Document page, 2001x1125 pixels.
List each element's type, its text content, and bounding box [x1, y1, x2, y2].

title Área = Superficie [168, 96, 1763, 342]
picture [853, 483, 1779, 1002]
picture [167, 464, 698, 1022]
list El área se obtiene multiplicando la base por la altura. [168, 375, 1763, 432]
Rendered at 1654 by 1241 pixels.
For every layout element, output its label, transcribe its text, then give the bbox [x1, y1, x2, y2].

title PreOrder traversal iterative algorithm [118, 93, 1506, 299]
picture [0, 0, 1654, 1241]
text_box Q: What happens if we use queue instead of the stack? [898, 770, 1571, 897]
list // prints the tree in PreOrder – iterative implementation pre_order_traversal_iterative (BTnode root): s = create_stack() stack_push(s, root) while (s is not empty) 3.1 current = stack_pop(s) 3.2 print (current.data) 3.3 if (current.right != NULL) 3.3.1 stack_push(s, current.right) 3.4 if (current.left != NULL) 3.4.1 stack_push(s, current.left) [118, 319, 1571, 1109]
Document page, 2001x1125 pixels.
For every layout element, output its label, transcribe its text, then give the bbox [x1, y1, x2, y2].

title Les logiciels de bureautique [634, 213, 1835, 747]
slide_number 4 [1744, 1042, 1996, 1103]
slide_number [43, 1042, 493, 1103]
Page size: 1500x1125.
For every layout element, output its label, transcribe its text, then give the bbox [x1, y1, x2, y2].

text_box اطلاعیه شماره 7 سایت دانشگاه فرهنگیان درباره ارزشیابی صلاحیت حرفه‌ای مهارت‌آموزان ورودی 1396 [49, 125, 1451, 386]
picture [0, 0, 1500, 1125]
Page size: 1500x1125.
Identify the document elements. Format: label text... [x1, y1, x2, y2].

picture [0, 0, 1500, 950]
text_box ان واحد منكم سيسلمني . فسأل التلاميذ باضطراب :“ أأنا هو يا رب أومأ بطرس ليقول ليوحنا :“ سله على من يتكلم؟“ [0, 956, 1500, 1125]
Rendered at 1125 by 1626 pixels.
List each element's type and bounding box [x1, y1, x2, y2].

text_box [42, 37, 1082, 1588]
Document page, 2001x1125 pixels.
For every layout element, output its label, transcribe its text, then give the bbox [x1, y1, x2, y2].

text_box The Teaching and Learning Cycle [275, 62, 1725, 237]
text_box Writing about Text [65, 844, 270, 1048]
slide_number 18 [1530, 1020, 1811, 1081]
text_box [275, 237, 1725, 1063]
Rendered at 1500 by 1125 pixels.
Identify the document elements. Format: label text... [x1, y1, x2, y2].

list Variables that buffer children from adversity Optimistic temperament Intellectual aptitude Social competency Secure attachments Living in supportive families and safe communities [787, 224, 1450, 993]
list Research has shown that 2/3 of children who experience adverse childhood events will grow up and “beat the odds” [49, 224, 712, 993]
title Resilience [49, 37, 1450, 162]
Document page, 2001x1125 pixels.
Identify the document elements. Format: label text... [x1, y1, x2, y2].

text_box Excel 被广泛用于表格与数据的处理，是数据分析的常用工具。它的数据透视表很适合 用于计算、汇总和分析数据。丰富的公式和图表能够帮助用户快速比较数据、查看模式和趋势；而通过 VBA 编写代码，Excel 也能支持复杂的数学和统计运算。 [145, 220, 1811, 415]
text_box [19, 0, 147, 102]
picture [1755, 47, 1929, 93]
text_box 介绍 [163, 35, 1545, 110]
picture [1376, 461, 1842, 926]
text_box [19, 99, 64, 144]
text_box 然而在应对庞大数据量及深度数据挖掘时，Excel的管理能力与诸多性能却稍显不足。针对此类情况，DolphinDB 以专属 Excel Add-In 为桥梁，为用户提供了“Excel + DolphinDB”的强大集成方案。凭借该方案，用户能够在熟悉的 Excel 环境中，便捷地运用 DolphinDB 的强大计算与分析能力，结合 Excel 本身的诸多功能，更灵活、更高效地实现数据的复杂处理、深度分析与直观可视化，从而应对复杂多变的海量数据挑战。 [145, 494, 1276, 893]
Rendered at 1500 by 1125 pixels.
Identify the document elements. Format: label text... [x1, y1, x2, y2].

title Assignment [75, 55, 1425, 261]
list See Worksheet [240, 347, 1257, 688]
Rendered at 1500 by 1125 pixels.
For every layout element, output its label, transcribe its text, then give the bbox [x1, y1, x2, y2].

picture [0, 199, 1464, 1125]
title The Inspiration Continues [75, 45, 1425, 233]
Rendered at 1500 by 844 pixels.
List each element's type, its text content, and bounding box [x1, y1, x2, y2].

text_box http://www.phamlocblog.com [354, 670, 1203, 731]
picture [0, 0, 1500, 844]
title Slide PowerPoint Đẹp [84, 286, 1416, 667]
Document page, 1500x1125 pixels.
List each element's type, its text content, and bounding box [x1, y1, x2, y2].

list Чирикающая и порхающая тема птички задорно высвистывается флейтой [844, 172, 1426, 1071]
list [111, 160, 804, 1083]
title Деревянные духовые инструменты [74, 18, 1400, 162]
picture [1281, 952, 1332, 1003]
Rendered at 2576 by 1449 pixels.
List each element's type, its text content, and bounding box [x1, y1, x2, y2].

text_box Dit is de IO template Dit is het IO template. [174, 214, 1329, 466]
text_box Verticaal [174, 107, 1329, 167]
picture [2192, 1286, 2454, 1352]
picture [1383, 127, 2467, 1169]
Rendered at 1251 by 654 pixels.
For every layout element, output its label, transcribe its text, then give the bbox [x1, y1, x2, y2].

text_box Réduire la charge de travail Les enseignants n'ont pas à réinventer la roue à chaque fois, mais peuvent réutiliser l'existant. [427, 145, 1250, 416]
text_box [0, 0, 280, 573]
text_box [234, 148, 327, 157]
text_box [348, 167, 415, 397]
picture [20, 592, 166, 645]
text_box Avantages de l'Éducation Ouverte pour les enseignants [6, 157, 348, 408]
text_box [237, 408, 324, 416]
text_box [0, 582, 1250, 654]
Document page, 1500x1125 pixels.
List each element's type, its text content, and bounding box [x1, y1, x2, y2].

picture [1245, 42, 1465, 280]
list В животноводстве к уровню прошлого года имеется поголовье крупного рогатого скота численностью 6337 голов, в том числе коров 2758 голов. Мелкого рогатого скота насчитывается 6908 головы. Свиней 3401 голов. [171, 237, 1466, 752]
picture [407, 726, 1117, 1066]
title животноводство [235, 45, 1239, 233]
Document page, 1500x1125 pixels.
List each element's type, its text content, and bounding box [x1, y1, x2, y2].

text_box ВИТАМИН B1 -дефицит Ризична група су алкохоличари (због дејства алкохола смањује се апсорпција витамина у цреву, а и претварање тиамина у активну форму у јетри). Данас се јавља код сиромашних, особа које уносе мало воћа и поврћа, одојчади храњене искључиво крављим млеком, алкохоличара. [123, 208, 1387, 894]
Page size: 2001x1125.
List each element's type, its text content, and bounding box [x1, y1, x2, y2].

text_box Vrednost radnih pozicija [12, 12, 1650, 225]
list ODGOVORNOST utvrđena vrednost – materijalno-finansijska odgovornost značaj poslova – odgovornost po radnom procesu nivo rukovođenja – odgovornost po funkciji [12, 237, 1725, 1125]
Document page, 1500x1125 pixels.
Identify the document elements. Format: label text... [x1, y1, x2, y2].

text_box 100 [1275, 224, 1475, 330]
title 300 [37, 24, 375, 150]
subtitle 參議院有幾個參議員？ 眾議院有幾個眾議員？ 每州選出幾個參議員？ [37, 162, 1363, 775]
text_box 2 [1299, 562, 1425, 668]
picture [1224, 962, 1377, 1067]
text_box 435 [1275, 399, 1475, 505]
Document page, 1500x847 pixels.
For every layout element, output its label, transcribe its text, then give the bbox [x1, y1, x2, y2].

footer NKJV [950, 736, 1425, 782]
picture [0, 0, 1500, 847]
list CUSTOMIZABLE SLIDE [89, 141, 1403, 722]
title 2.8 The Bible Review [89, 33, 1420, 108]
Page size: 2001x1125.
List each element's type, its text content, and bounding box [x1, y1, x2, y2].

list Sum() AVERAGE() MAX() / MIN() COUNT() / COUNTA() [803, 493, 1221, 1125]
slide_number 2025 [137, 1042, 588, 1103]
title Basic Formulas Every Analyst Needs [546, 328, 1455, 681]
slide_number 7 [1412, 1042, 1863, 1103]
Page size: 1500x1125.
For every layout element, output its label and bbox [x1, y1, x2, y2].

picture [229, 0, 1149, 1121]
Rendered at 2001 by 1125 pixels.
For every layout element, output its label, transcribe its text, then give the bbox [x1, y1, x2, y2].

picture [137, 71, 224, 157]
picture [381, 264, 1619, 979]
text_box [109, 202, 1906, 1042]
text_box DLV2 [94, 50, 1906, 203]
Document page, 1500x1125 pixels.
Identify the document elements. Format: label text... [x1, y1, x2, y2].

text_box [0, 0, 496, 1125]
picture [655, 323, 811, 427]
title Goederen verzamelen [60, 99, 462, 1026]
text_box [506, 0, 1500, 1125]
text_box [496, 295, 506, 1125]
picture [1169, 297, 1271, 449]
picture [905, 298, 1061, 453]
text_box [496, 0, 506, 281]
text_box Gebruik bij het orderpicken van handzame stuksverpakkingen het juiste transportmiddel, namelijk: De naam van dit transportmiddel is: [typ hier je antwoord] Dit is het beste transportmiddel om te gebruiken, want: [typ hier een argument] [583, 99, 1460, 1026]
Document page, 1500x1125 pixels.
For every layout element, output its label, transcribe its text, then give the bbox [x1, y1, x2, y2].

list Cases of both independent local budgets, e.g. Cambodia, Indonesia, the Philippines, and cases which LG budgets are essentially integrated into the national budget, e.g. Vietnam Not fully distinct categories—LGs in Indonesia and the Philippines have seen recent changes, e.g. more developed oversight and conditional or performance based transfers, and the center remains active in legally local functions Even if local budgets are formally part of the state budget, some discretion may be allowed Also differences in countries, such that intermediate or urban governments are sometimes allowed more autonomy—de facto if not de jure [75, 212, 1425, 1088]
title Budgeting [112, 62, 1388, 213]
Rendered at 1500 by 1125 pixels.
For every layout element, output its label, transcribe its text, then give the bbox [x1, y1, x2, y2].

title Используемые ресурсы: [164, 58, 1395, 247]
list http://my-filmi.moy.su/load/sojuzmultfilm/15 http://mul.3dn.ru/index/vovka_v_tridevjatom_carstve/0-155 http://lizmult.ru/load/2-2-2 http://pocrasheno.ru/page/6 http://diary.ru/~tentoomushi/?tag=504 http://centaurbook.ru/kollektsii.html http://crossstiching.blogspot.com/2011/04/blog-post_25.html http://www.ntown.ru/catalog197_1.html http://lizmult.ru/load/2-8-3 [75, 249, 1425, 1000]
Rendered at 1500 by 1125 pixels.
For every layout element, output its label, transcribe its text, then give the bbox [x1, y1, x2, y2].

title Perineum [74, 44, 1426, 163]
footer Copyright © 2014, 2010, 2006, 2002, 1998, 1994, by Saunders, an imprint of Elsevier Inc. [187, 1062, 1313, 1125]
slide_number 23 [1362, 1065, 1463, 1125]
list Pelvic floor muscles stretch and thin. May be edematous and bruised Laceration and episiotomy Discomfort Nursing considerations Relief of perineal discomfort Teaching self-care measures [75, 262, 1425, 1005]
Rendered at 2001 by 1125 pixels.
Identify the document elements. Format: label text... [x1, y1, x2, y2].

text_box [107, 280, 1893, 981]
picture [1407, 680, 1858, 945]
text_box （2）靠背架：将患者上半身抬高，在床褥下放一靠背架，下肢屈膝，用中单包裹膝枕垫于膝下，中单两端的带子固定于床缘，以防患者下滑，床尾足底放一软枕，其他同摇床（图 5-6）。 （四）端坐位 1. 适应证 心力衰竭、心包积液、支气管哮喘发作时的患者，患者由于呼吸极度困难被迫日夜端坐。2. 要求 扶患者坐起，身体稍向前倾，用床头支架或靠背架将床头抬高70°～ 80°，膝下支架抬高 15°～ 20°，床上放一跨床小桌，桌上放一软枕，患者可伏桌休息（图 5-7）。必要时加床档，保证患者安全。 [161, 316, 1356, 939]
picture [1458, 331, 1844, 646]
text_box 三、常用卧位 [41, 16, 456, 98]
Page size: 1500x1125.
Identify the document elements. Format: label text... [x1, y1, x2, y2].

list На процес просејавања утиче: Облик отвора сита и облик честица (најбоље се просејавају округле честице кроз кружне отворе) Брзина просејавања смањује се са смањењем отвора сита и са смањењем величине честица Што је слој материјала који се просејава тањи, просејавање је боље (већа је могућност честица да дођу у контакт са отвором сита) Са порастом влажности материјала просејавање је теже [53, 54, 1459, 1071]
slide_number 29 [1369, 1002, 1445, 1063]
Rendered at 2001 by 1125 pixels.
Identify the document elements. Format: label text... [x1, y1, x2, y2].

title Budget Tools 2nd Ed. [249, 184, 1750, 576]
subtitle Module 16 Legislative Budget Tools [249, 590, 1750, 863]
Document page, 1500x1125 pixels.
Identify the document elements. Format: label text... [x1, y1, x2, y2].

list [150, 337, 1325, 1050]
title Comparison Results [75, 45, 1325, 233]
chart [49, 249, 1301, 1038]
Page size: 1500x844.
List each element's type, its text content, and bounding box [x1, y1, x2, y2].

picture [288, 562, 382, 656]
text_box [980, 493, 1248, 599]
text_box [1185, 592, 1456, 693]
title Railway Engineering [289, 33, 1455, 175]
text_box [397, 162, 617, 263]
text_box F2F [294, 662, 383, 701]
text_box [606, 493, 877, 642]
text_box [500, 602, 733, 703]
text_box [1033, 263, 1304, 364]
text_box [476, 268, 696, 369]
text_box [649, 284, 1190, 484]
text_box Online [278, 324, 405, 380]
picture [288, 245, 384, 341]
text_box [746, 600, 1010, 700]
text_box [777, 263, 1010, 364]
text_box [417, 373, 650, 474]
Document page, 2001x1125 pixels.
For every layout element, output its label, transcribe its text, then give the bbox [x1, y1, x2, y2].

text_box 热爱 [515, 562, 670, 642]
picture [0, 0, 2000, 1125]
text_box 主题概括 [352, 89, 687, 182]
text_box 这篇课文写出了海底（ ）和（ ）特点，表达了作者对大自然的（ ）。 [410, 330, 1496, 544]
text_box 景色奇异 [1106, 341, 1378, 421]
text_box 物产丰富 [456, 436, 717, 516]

================================

What needs to be done: The answer should be the first line of the material and every line after it through the line containing "Rendered at 1654 by 1241 pixels.", exactly as written, and nothing else.

Written response:
Document page, 2001x1125 pixels.
List each element's type, its text content, and bounding box [x1, y1, x2, y2].

title Área = Superficie [168, 96, 1763, 342]
picture [853, 483, 1779, 1002]
picture [167, 464, 698, 1022]
list El área se obtiene multiplicando la base por la altura. [168, 375, 1763, 432]
Rendered at 1654 by 1241 pixels.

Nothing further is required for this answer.